§ **WHAT YOU HAVE TO DO**
Among the entries below, find the lines with "Orthotics" and copy them.

§ **RECORDS TO PROCESS**
'''

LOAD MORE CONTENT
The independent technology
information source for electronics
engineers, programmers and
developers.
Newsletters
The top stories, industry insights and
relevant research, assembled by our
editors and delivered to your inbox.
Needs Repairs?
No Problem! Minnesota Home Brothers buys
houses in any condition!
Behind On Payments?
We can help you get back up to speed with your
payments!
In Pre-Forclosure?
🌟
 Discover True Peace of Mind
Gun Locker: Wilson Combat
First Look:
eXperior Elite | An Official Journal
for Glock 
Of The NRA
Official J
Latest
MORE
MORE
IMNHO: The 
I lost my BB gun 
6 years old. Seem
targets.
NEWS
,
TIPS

'''
'''

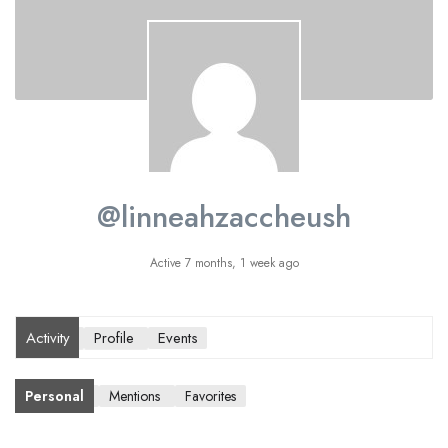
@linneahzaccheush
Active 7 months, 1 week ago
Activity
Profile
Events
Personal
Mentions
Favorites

'''
'''

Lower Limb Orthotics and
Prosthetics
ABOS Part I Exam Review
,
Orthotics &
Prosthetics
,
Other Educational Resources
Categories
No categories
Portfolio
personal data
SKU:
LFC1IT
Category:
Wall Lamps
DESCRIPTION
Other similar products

'''

§ **EXERCISE RESPONSE**
Lower Limb Orthotics and
Orthotics &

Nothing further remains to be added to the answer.